Q3.Please tell us about your association with ShowCase Events.

A.I was introduced to ShowCase Events by Sunita Bhuyan, who is a very dear friend and colleague. During lockdown, Sunita told me about the ‘In Conversation’ series that was being organised by Nanni Singh as part of her ShowCase Studio offering. Once you speak to Nanni, you feel some kind of love radiating from her, she is a music lover, and does a wonderful job of promoting artists across genres. I was delighted to do a program with her. After that first one, we did many more programs together.

Q4.What was your experience of working on Synthesis – The Indian Muse?

A.It was wonderful! I don’t think I’ve ever worked on a project like this with so many artists collaborating, and I wondered how it would pan out. The catchy tune had a western ring to it, and I knew I would have to work hard to give it a Thumri twist, which was quite a challenge.Indian artists are generally solo artists, so we never have to adjust to performing with others –working in a collaborative set-up is not easy! But everyone was so cooperative. Ravi Iyer is a brilliant composer and a wonderful and generous human being. He left me the freedom to work on the inflections to his tune. Nanni had asked me to start with an alaap, I thought instead of the usual ‘aa’ I could do a bol alaap and echo a few words of the lyrics in the beginning of the song, and I think that improvisation turned out well.

Q5.Any exciting projects in the works?

A.Right now, there are two projects coming up in January – fingers crossed that the Omicron variant doesn’t stop them! The first of these is a concert for the Indian Heritage Society, in collaboration with Northern Lights. This organisation puts together concerts in heritage sites across Mumbai, and the upcoming one will be a recording in the University Convocation Hall, the video of which will be broadcast later. The second one is a live Facebook show on The Thumri Story for a show called Gaana aur Guftagu organised by singer Archita Bhattacharya.

Q6.What advice do you have for people entering the music industry now?
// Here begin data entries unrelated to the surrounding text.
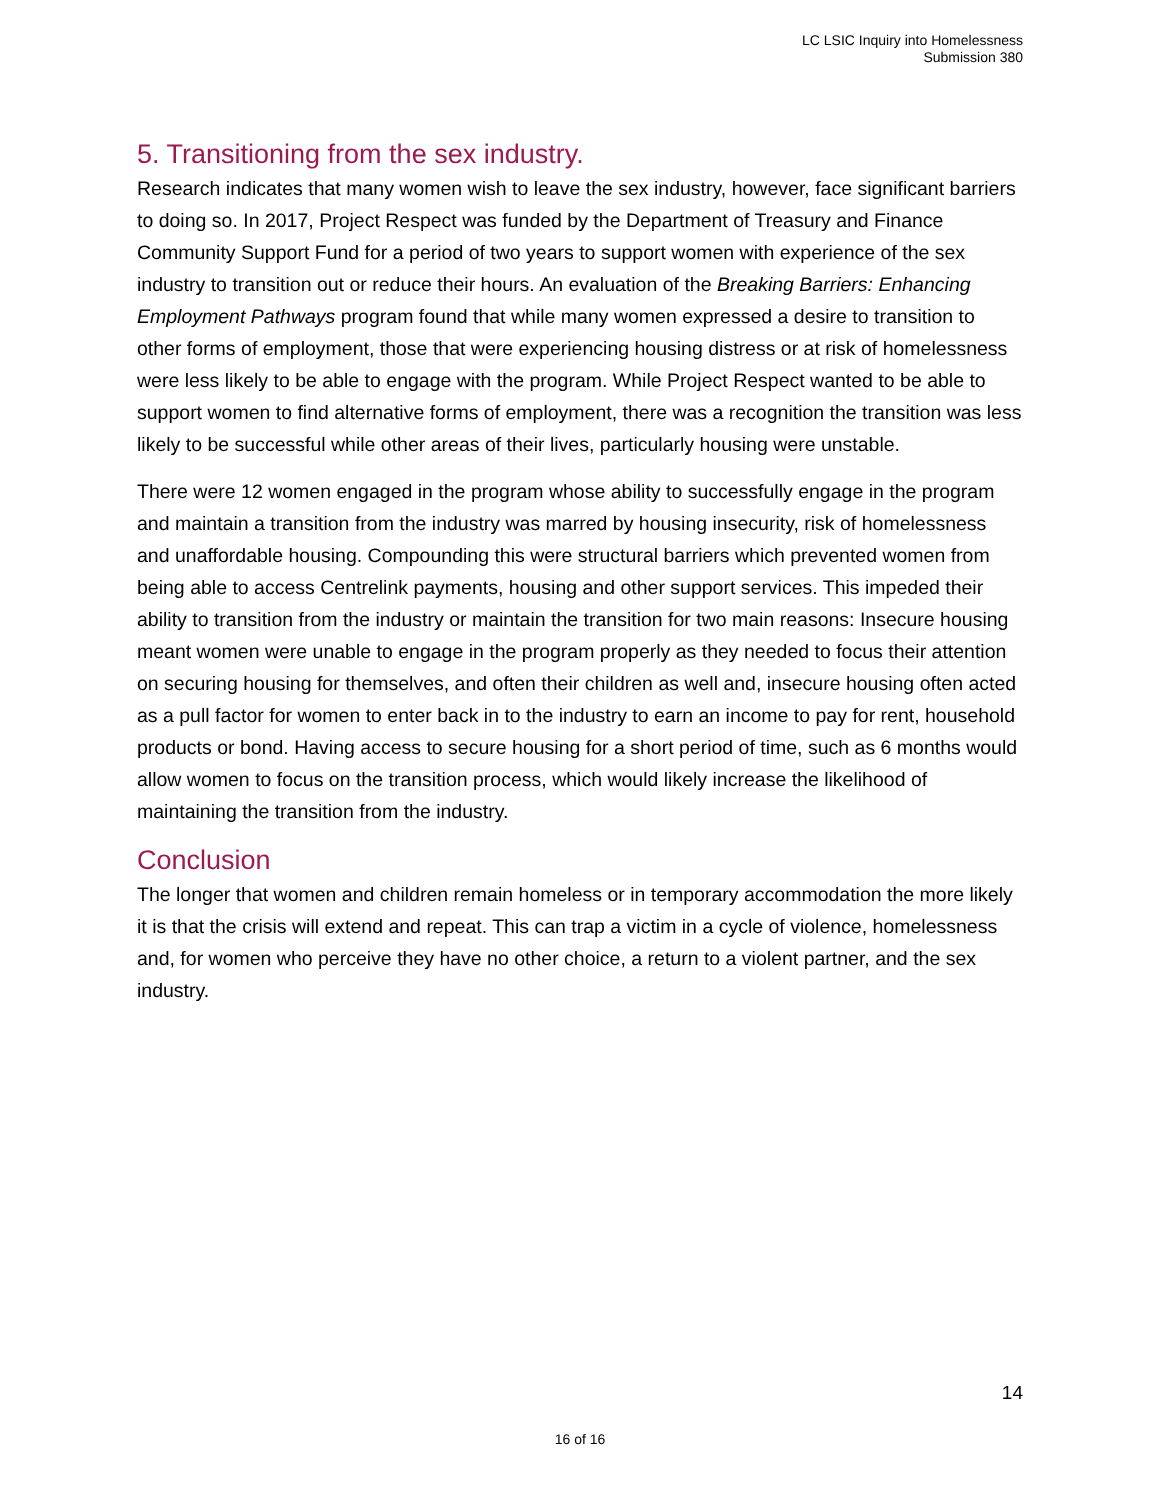LC LSIC Inquiry into Homelessness
Submission 380
5. Transitioning from the sex industry.
Research indicates that many women wish to leave the sex industry, however, face significant barriers to doing so. In 2017, Project Respect was funded by the Department of Treasury and Finance Community Support Fund for a period of two years to support women with experience of the sex industry to transition out or reduce their hours. An evaluation of the Breaking Barriers: Enhancing Employment Pathways program found that while many women expressed a desire to transition to other forms of employment, those that were experiencing housing distress or at risk of homelessness were less likely to be able to engage with the program. While Project Respect wanted to be able to support women to find alternative forms of employment, there was a recognition the transition was less likely to be successful while other areas of their lives, particularly housing were unstable.
There were 12 women engaged in the program whose ability to successfully engage in the program and maintain a transition from the industry was marred by housing insecurity, risk of homelessness and unaffordable housing. Compounding this were structural barriers which prevented women from being able to access Centrelink payments, housing and other support services. This impeded their ability to transition from the industry or maintain the transition for two main reasons: Insecure housing meant women were unable to engage in the program properly as they needed to focus their attention on securing housing for themselves, and often their children as well and, insecure housing often acted as a pull factor for women to enter back in to the industry to earn an income to pay for rent, household products or bond. Having access to secure housing for a short period of time, such as 6 months would allow women to focus on the transition process, which would likely increase the likelihood of maintaining the transition from the industry.
Conclusion
The longer that women and children remain homeless or in temporary accommodation the more likely it is that the crisis will extend and repeat. This can trap a victim in a cycle of violence, homelessness and, for women who perceive they have no other choice, a return to a violent partner, and the sex industry.
14
16 of 16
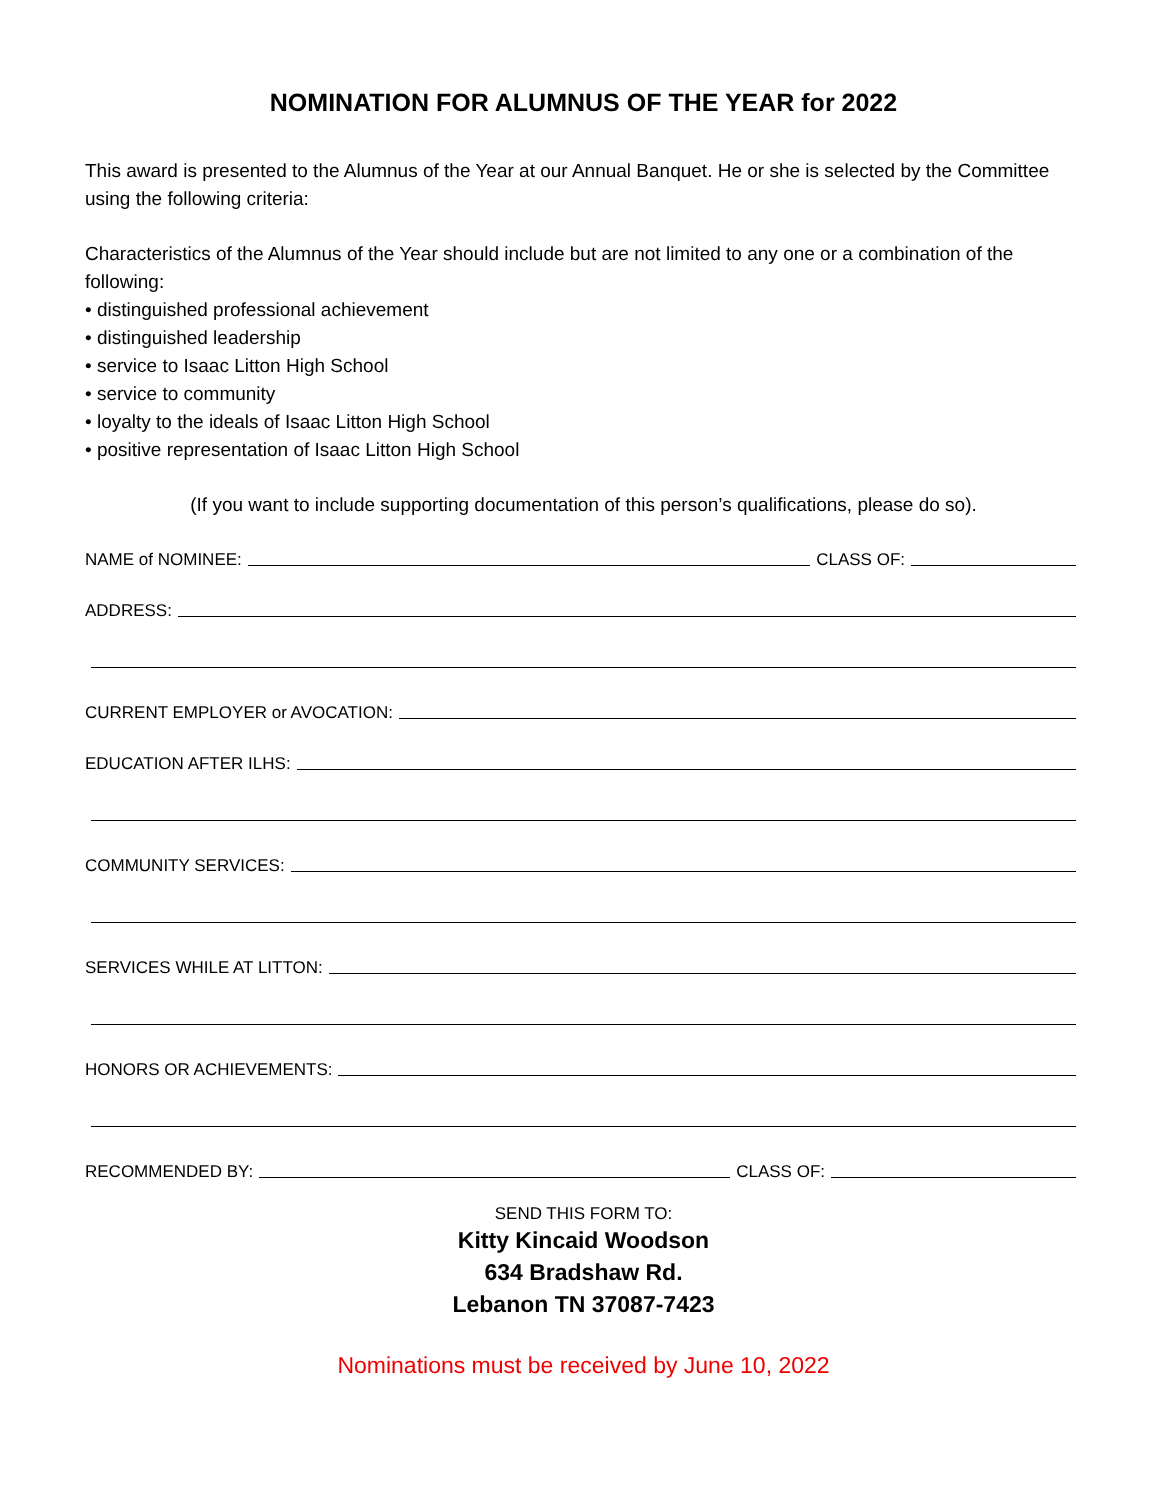NOMINATION FOR ALUMNUS OF THE YEAR for 2022
This award is presented to the Alumnus of the Year at our Annual Banquet. He or she is selected by the Committee using the following criteria:
Characteristics of the Alumnus of the Year should include but are not limited to any one or a combination of the following:
• distinguished professional achievement
• distinguished leadership
• service to Isaac Litton High School
• service to community
• loyalty to the ideals of Isaac Litton High School
• positive representation of Isaac Litton High School
(If you want to include supporting documentation of this person’s qualifications, please do so).
NAME of NOMINEE: CLASS OF:
ADDRESS:
CURRENT EMPLOYER or AVOCATION:
EDUCATION AFTER ILHS:
COMMUNITY SERVICES:
SERVICES WHILE AT LITTON:
HONORS OR ACHIEVEMENTS:
RECOMMENDED BY: CLASS OF:
SEND THIS FORM TO:
Kitty Kincaid Woodson
634 Bradshaw Rd.
Lebanon TN 37087-7423
Nominations must be received by June 10, 2022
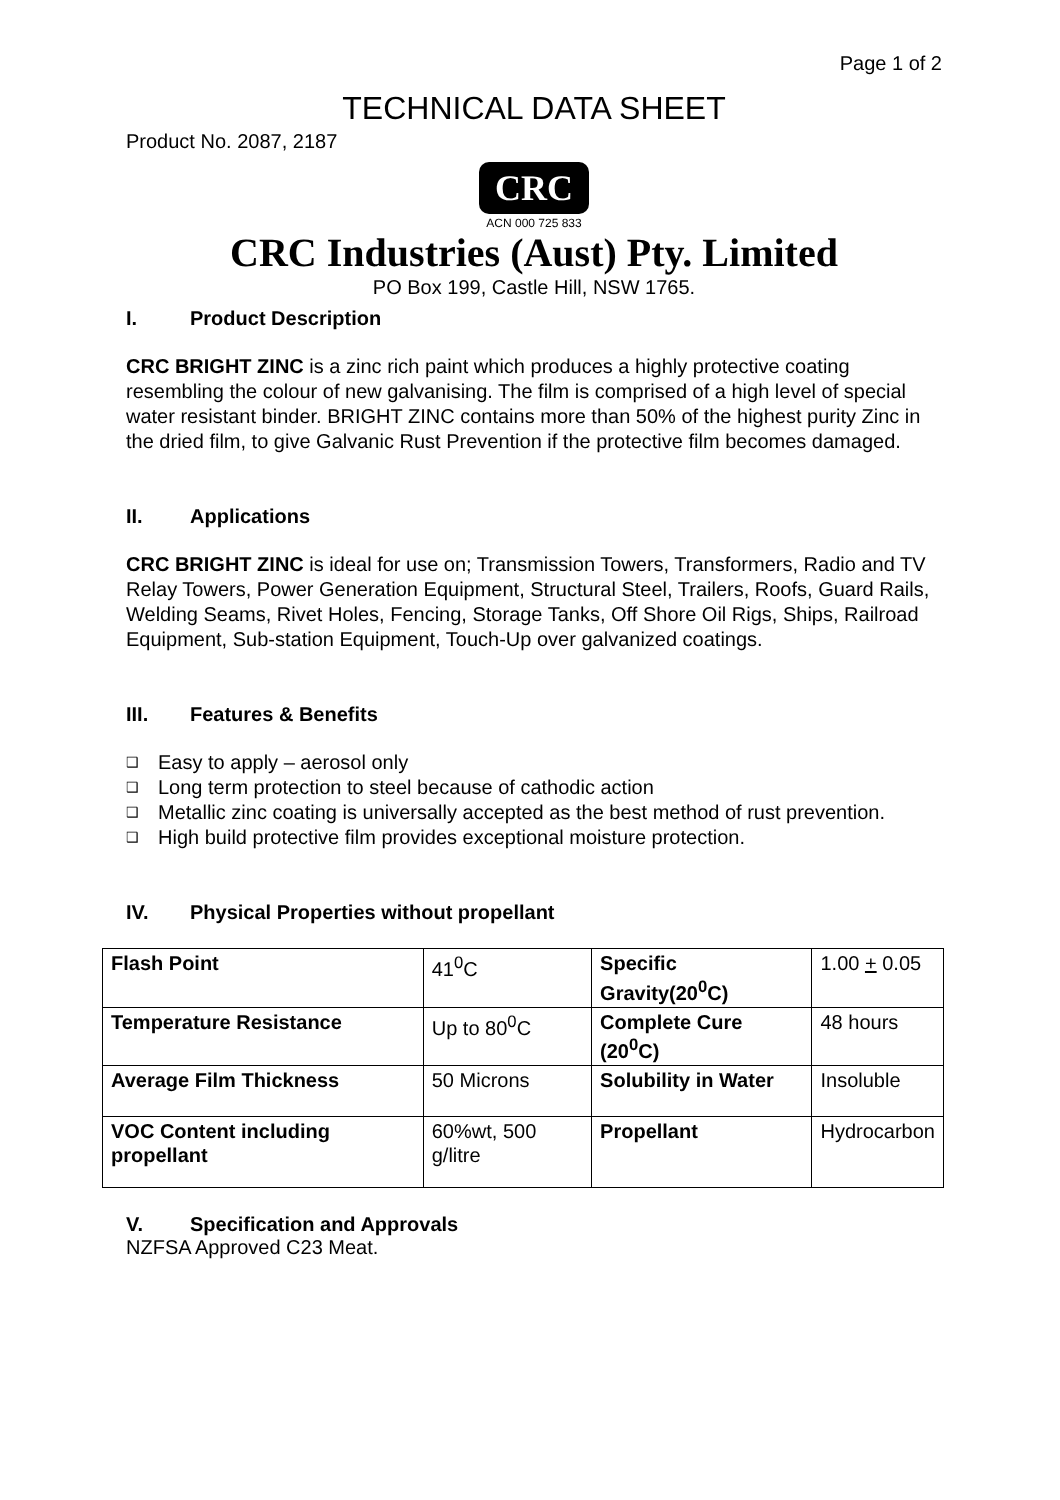Page 1 of 2
TECHNICAL DATA SHEET
Product No. 2087, 2187
CRC
ACN 000 725 833
CRC Industries (Aust) Pty. Limited
PO Box 199, Castle Hill, NSW 1765.
I. Product Description
CRC BRIGHT ZINC is a zinc rich paint which produces a highly protective coating resembling the colour of new galvanising. The film is comprised of a high level of special water resistant binder. BRIGHT ZINC contains more than 50% of the highest purity Zinc in the dried film, to give Galvanic Rust Prevention if the protective film becomes damaged.
II. Applications
CRC BRIGHT ZINC is ideal for use on; Transmission Towers, Transformers, Radio and TV Relay Towers, Power Generation Equipment, Structural Steel, Trailers, Roofs, Guard Rails, Welding Seams, Rivet Holes, Fencing, Storage Tanks, Off Shore Oil Rigs, Ships, Railroad Equipment, Sub-station Equipment, Touch-Up over galvanized coatings.
III. Features & Benefits
❑ Easy to apply – aerosol only
❑ Long term protection to steel because of cathodic action
❑ Metallic zinc coating is universally accepted as the best method of rust prevention.
❑ High build protective film provides exceptional moisture protection.
IV. Physical Properties without propellant
| Flash Point | 41<sup>0</sup>C | Specific Gravity(20<sup>0</sup>C) | 1.00 + 0.05 |
| Temperature Resistance | Up to 80<sup>0</sup>C | Complete Cure (20<sup>0</sup>C) | 48 hours |
| Average Film Thickness | 50 Microns | Solubility in Water | Insoluble |
| VOC Content including propellant | 60%wt, 500 g/litre | Propellant | Hydrocarbon |
V. Specification and Approvals
NZFSA Approved C23 Meat.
A.The first thing I would tell young people is that music requires at least an hour and a half of practice daily. Secondly, I feel that everyone should have a backup profession as a fallback option, where you can earn your bread and butter. Unless you’re from a bracket of society where you don’t need to earn money from music, you should have some sort of part-time job, which will give you enough time to practice your music too. When I learnt music, my thoughts were not on whether I’m gong to be famous or make a career out of it. My contemporaries and I were so involved in perfecting the art, that we never thought of whether this will pay us back later. We followed a kind of Bhagvad Gita philosophy towards our music, which is, “Not thinking about the fruit but just being consistent in our efforts towards perfection”. But I wonder whether the younger generation would vibe with this, given the constraints and challenges of the current times!